Despite Elhayani’s claims that Netanyahu “deceived” settlers, Likud officials who spoke with Channel 12 blamed the movement’s own leadership for the government’s failure to apply sovereignty, stating that “no matter what we brought to the table, they were not happy” and asserting they had attempted to rile up US President Donald Trump’s evangelical base against the White House’s peace proposal.
In an interview with Army Radio Sunday, Netanyahu dismissed right-wing criticism.
“The same people who now tell me to apply sovereignty [in the West Bank] told me several months ago that we must not apply sovereignty because it will lead to a Palestinian state,” the premier said. “This is not serious.”
Those comments infuriate Dagan, the head of the Samaria Regional Council.
In a statement, Dagan said that Netanyahu “has failed embarrassingly to fulfill his central promise in three election cycles that gave him the victory.” Now, he added, the premier “is adding insult to injury and adopting the rhetoric of the extreme left by blaming the settler movement for everything.”

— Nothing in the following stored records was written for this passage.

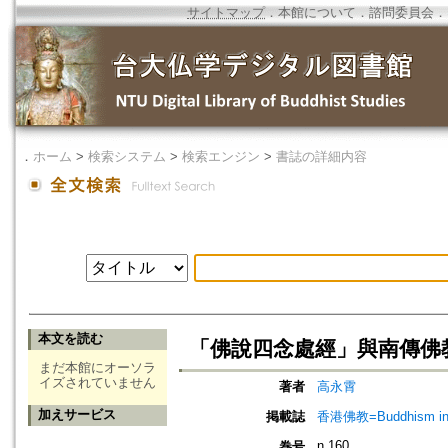
サイトマップ
．
本館について
．
諮問委員会
．
．
ホーム
>
検索システム
>
検索エンジン
>
書誌の詳細内容
本文を読む
「佛說四念處經」與南傳佛
まだ本館にオーソラ
イズされていません
著者
高永霄
加えサービス
掲載誌
香港佛教=Buddhism in 
n.160
巻号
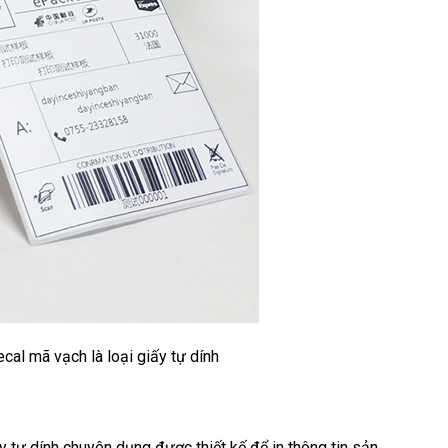
cal mã vạch là loại giấy tự dính
y tự dính chuyên dụng được thiết kế để in thông tin sản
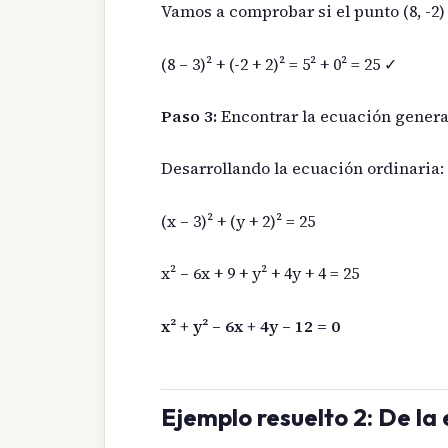
Vamos a comprobar si el punto (8, -2)
(8 – 3)² + (-2 + 2)² = 5² + 0² = 25 ✓
Paso 3:
Encontrar la ecuación genera
Desarrollando la ecuación ordinaria:
(x – 3)² + (y + 2)² = 25
x² – 6x + 9 + y² + 4y + 4 = 25
x² + y² – 6x + 4y – 12 = 0
Ejemplo resuelto 2: De la 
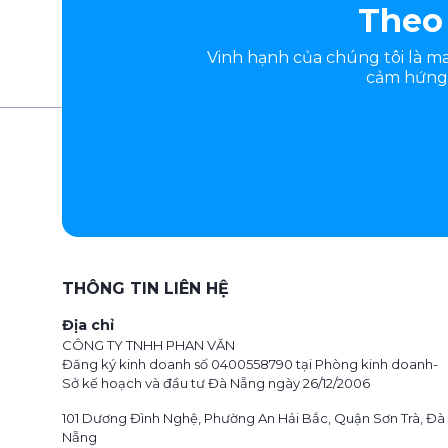
Theo 
Vinh hạnh của chúng tôi là 
cảm hứng.
THÔNG TIN LIÊN HỆ
Địa chỉ
CÔNG TY TNHH PHAN VĂN
Đăng ký kinh doanh số 0400558790 tại Phòng kinh doanh-
Sở kế hoạch và đầu tư Đà Nẵng ngày 26/12/2006
101 Dương Đình Nghệ, Phường An Hải Bắc, Quận Sơn Trà, Đà
Nẵng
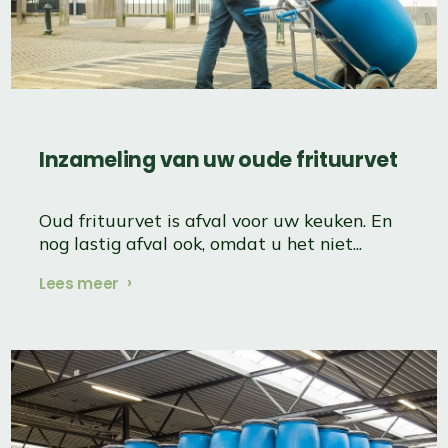
Inzameling ​​​​​​​van uw oude frituurvet
Oud frituurvet is afval voor uw keuken. En
nog lastig afval ook, omdat u het niet...
Lees meer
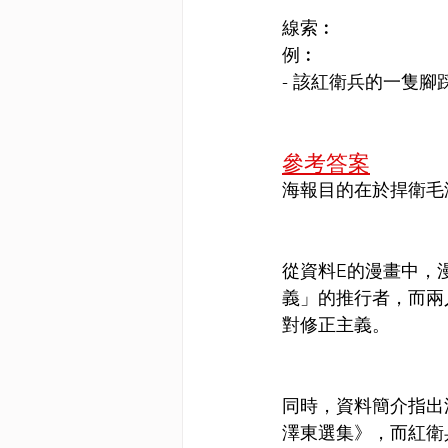
線索︰
例︰
- 該紅衛兵的一隻
參考答案
海報目的在於捍衛毛
從資料E的漫畫中，
義」的推行者，而兩
對修正主義。
同時，資料簡介指出
澤東選集》，而紅衛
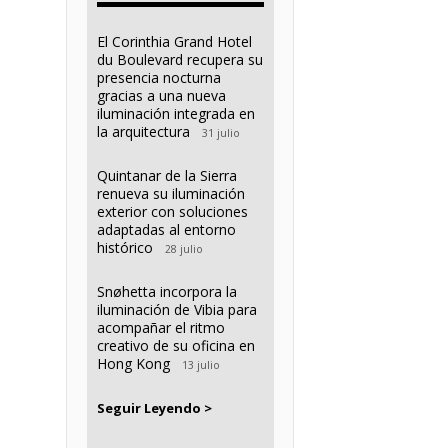
El Corinthia Grand Hotel
du Boulevard recupera su
presencia nocturna
gracias a una nueva
iluminación integrada en
la arquitectura
31 julio
Quintanar de la Sierra
renueva su iluminación
exterior con soluciones
adaptadas al entorno
histórico
28 julio
Snøhetta incorpora la
iluminación de Vibia para
acompañar el ritmo
creativo de su oficina en
Hong Kong
13 julio
Seguir Leyendo >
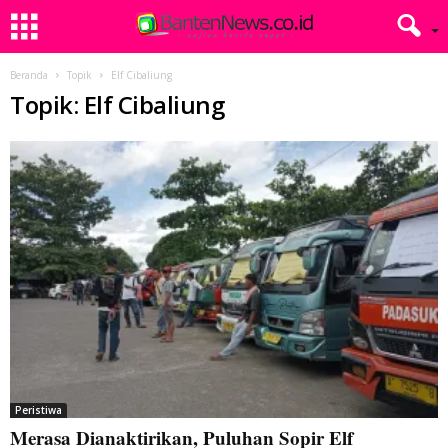
Beranda
Topik
Elf Cibaliung
Topik: Elf Cibaliung
Peristiwa
Merasa Dianaktirikan, Puluhan Sopir Elf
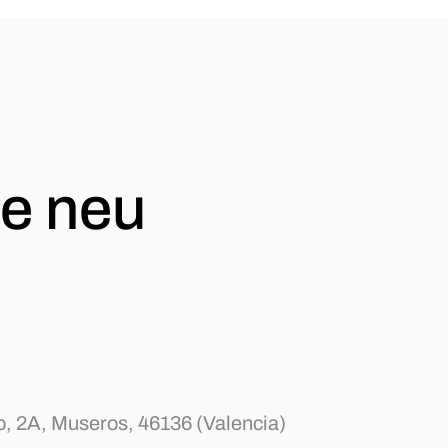
e neu
, 2A, Museros,
46136 (Valencia)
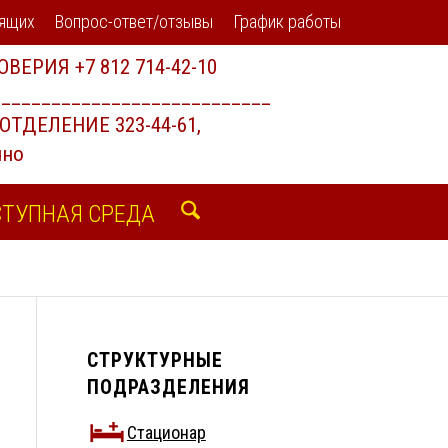
дящих
Вопрос-ответ/отзывы
График работы
ТУПНАЯ СРЕДА
СТРУКТУРНЫЕ
ПОДРАЗДЕЛЕНИЯ
Стационар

Yisrael Gantz, head of the Binyamin Regional Council, accused Netanyahu of “misleading the public” and said the premier had promised “sovereignty without a Palestinian state.”
“If your intention had been to promote annexation with a Palestinian state, it is good that you shelved it and it is good that we fought it, but it is a shame that you didn’t inform the Israeli public,” Gantz said. “Don’t try to cast us now as extremists.”
Not all settlement leaders took a hard line against Netanyahu in the wake of Thursday’s announcement, however.
Efrat Local Council chairman Oded Revivi stated that the UAE deal was “good news for settlement.” While it was “not the dream we dreamed of… it is definitely a step in the right direction,” religious Zionist news site Kipa reported him saying.
The Israeli agreement to postpone the application of Israeli law in the Jewish settlements in Judea and Samaria is a fair price.
— Oded Revivi עודד רביבי (@odedrevivi) August 13, 2020
According to Revivi, the settlements have been held up as an obstacle to regional peace efforts for years. But Israel’s burgeoning relations with the Gulf states proved that “peace can come even without displacing Jews from their homes.”
Netanyahu insisted Thursday that his plan to apply Israeli sovereignty to some 30 percent of the West Bank, covering the settlements and the Jordan Valley, had been only “temporarily halted” at the request of US President Donald Trump, but that he remained “committed” to implementing it in full coordination with the US.
Politicians to Netanyahu’s right harshly criticized him for last week, with Yamina chief MK Naftali Bennett accusing him of having “missed a once-in-a-century opportunity” and Yamina MK Bezalel Smotrich calling for the national camp to “present an alternative leadership” to that of the prime minister.
Sensing the rising discontent among their settler base, many Likud ministers have said it is imperative not to give up on annexation.
Even before Thursday’s announcement, it appeared that Netanyahu’s annexation plans were unlikely to advance in the near term.
Annexation has largely been displaced by the coronavirus in the public discourse and in July, Army Radio reported that Knesset Speaker Yariv Levin had told associates that no attention was being paid to the issue in Washington, making it unlikely that the prime minister would advance the issue, as he was unwilling to move forward without coordinating with the Trump administration.